Of course, the $$$ value is going to be much less in India and even in China, for many well known reasons. They will build and buy smaller, more fuel efficient, lower price units. Our favored very large pick-ups to do have the same appeal over there.

It will be very interesting the see the relative penetration of electrified vehicles in those three large markets, by 2020+.


correction....third line in para 2 should read...very large pick-ups do NOT have the same appeal ...


We don't seem to invest in new companies anymore. Hedge funds chase T bonds and the highest yield in the game of churn and burn. One day we may wise up before it is too late.

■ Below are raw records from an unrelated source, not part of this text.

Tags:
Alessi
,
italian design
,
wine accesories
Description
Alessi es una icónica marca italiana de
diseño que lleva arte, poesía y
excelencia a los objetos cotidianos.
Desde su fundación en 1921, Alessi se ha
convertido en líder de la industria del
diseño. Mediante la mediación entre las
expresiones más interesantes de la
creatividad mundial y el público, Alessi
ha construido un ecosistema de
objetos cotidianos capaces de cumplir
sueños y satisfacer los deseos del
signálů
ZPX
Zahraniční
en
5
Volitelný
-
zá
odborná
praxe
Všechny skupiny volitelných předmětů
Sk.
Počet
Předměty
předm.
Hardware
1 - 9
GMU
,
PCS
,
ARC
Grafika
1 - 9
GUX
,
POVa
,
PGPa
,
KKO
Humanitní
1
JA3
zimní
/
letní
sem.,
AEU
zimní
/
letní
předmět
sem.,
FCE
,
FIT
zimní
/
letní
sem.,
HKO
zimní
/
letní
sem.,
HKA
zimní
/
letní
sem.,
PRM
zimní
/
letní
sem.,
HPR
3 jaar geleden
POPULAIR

The land of mass production is quickly becoming the land of mass speculation. This is the recipe for another major crash. How long can we keep printing more green backs and borrowing to buy Chinese-Korean-Japanese goods and import crude oil?

Mass production of future batteries and electrified vehicles for the local market is something that should be done locally. If not, the automobile-truck-bus-subways-locomotive industries will fold by 2030. That would be another major blow to the US economy. Most of the bus-subways-locomotive industries have moved out already.


We may want to produce HEV/PHEV/EV in the U.S. but just reducing imported oil through less oil consumption is a good goal that will help the country. It would help even more to make them here, but that is out of the hands of policy makers. The PNGV program showed it could be done, but the U.S. car companies went back to large SUVs and Toyota made the Prius.


I don't see what speculation has to do with jobs going overseas.

Speculators drive up gas prices BEFORE we run out of oil because the politicians lack the will.

I admit that the little speculators did help the collapse by buying houses they could not even afford to rent, because we just KNEW house prices would go up forever and our government helped them get loans.

Labor costs (and union overhead) have driven manufacturers of almost all goods overseas - and the present administration blames those that still pay (rather than those who get) taxes.

The PNGV program and the Insight-I showed it could NOT be done unless cost was no object and marketability were of no concern.

The old GM designed the Volt and Toyota made the Prius (and the Sequoia) - both EVs not yet, and NOT SOON (even if you include ALL hybrids) to capture any significant share of the market.